PopeGideon wrote:I'd guess you're the kind of Marxist who doesn't like anybody making money off of any investments.

"You're seeing record prices right now because of non-traditional players all coming into the market at the same time," said Larry Goldstein, director of the Energy Policy Research Foundation. "It would be hard to believe that (sovereign funds) are on the sidelines."
The average daily trading volume in crude-oil contracts on the New York Mercantile Exchange jumped to more than 480,000 in 2007, compared with roughly 280,000 the year before.
Non-commercial trading — buying and selling by investors that neither produce nor consume oil — has also risen sharply. The proportion of contracts held by non-commercial traders increased from approximately one-sixth in 2002 to one-third in 2008, according to Robert Weiner, a professor at George Washington University.

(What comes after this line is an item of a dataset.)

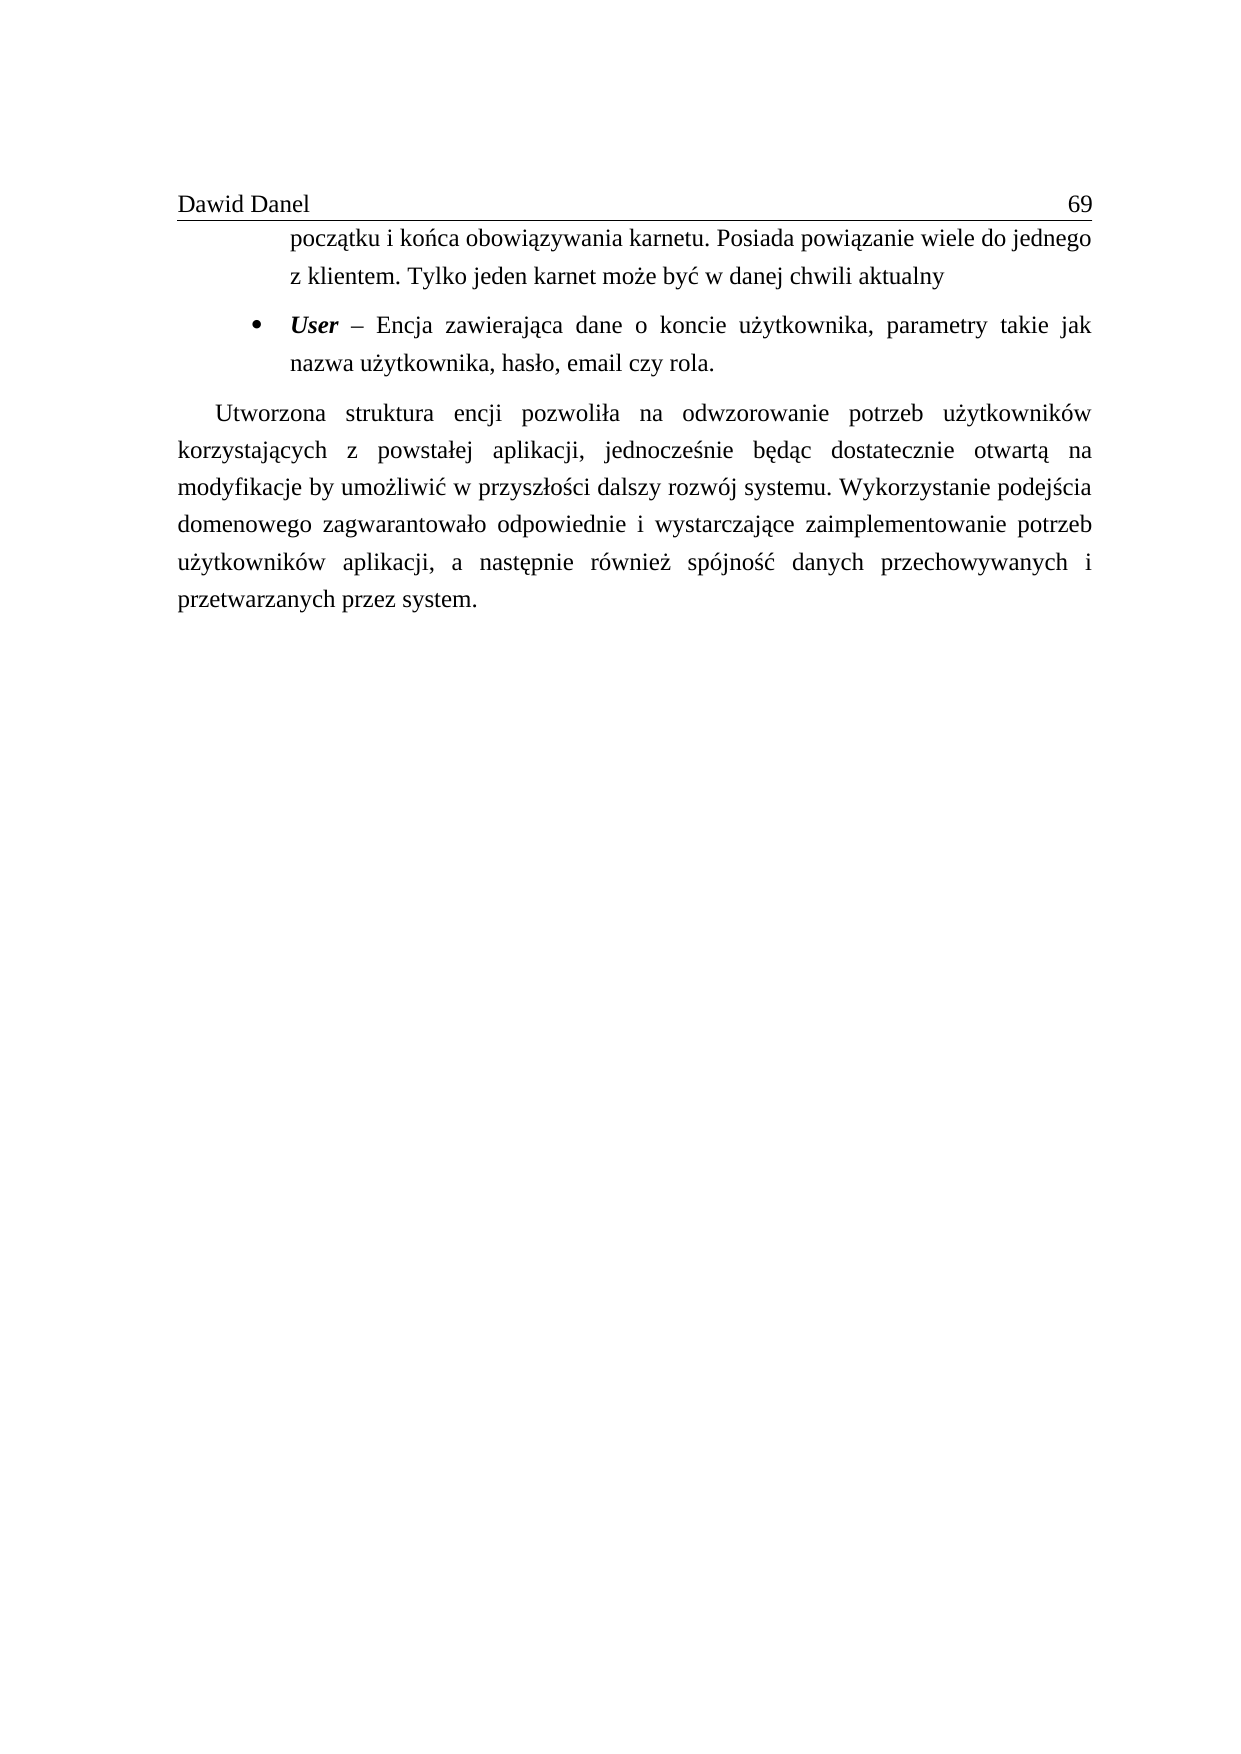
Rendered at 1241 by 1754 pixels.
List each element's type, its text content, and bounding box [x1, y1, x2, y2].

text Utworzona struktura encji pozwoliła na odwzorowanie potrzeb użytkowników korzystających z powstałej aplikacji, jednocześnie będąc dostatecznie otwartą na modyfikacje by umożliwić w przyszłości dalszy rozwój systemu. Wykorzystanie podejścia domenowego zagwarantowało odpowiednie i wystarczające zaimplementowanie potrzeb użytkowników aplikacji, a następnie również spójność danych przechowywanych i przetwarzanych przez system. [177, 398, 1092, 613]
list User – Encja zawierająca dane o koncie użytkownika, parametry takie jak nazwa użytkownika, hasło, email czy rola. [252, 311, 1092, 377]
list Pass – Encja zawierająca dane o karnecie klienta. Karnet wymagany jest do uczestniczenia w zajęciach. Informacje przechowywane przez karnet to data początku i końca obowiązywania karnetu. Posiada powiązanie wiele do jednego z klientem. Tylko jeden karnet może być w danej chwili aktualny [252, 223, 1092, 289]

This is the usual explanation of the utility of speculators, but IMO it doesn't really say much. Yes, speculators make the market more liquid, but why is liquidity a good thing?
Consider the classic tulip mania for example. Attracting ever larger numbers of "greater fools" into the tulip craze certainly increases the liquidity of the tulip market, in exactly the way you define.
When I go to the store to buy food, there's no liquidity at all.

mkwin wrote:Speculation has happened on a large scale for decades for almost every commodity. It normally has little impact on the price and provides the liquidity benefit I defined.